In recent years, I have read extracts from Jack Simpson’s national security file. One such entry in 1950 records how he was closely observed at the Sydney Taronga Park Zoo, in company with three young schoolchildren. Perhaps those conducting the surveillance were concerned about the potential communist corruption of young minds. If so, they need not have been concerned. One of those schoolboys became a leading Sydney solicitor. Another is now a judge of the Supreme Court of New South Wales. And the eldest was myself.17
Evatt was instrumental in blocking the Menzies government’s attempts to ban Communist parties in the High Court. The issue was put to the people in a referendum (which failed) in 1951.
After Hungary in 1956, Jack Simpson came to question his political philosophy. But he was idealistic if misguided. And Australia’s highest Court and then the electors, upheld the principle that he was entitled to his political opinions, however misguided they might seem to be.18
The conscription debate re-visits Mosman
In the same year Taronga Zoo was opened and Australia had its first conscription referendum, future Australian PM Gough Whitlam was born. After moving to Sydney, his family lived in Mosman.
In 1966, following the Chifley and Evatt governments, Whitlam became Deputy to Labour leader Arthur Calwell .
That year Calwell spoke at a Vietnam anti-conscription rally at the Mosman Town Hall. As he left the meeting, Peter Kocan fired into the window of Calwell’s car. Luckily the bullet deflected, and Calwell incurred only minor facial injuries. He was patched up at Royal North Shore Hospital and released the next day. Calwell later Kocan in prison, and forgave him.
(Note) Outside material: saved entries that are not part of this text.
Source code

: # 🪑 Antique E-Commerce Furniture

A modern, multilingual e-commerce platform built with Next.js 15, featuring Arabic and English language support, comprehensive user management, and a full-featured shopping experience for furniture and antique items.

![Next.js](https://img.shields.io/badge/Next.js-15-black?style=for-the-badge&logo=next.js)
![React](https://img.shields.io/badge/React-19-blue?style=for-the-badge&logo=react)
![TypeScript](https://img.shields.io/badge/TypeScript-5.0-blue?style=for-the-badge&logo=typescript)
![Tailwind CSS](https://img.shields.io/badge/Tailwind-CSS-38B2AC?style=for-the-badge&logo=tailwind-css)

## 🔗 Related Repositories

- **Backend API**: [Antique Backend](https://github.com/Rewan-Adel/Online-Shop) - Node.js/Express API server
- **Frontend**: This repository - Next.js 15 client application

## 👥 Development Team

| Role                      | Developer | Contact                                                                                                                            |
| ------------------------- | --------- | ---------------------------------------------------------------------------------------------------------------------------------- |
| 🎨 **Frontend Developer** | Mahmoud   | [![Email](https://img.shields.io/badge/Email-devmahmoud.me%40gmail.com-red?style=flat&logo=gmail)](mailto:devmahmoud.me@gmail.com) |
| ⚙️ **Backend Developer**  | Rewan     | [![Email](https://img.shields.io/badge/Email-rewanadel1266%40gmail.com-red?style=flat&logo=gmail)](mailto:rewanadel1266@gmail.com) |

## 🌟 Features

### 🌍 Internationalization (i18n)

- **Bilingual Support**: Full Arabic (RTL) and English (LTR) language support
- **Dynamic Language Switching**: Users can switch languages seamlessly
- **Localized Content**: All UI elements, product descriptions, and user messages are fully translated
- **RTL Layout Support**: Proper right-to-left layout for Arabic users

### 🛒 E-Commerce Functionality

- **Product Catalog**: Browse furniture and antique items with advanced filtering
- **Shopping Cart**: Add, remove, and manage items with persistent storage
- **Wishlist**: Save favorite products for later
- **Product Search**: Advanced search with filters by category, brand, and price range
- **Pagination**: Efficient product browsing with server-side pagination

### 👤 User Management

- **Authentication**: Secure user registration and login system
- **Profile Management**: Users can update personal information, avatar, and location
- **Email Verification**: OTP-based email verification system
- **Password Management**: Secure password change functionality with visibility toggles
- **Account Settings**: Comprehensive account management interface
After narrowly losing the 1969 election, Whitlam went on to win in 1972. A number one reform for the Whitlam government was to ban military conscription. Military service through the unpopular birthday ballot could no longer be enforced. The Australian armed forces have been recruited on a voluntary and professional basis ever since.
Taronga Zoo: 2016
With the exception of 3 months in 1917 when it was closed to house the strike-breakers, Taronga has remained open to a fascinated public for 100 years.
We can visit the monkey enclosure as many generations have, and wonder at our similarities and differences, reflected in the simian faces.
Humans have the capacity to form sophisticated societies To produce, consume and redistribute wealth. To house and provide education and health care. To use the highest potential of our minds to create, or to engage in organized warfare and destroy ourselves.
The human political zoo continues on in all its variety. The tussle between labour and capital — for control over the means of production to create a fair and free society — is set to continue for some time yet.Barry O’Keefe Library marked the zoo’s 100th anniversary with a Local Studies exhibition.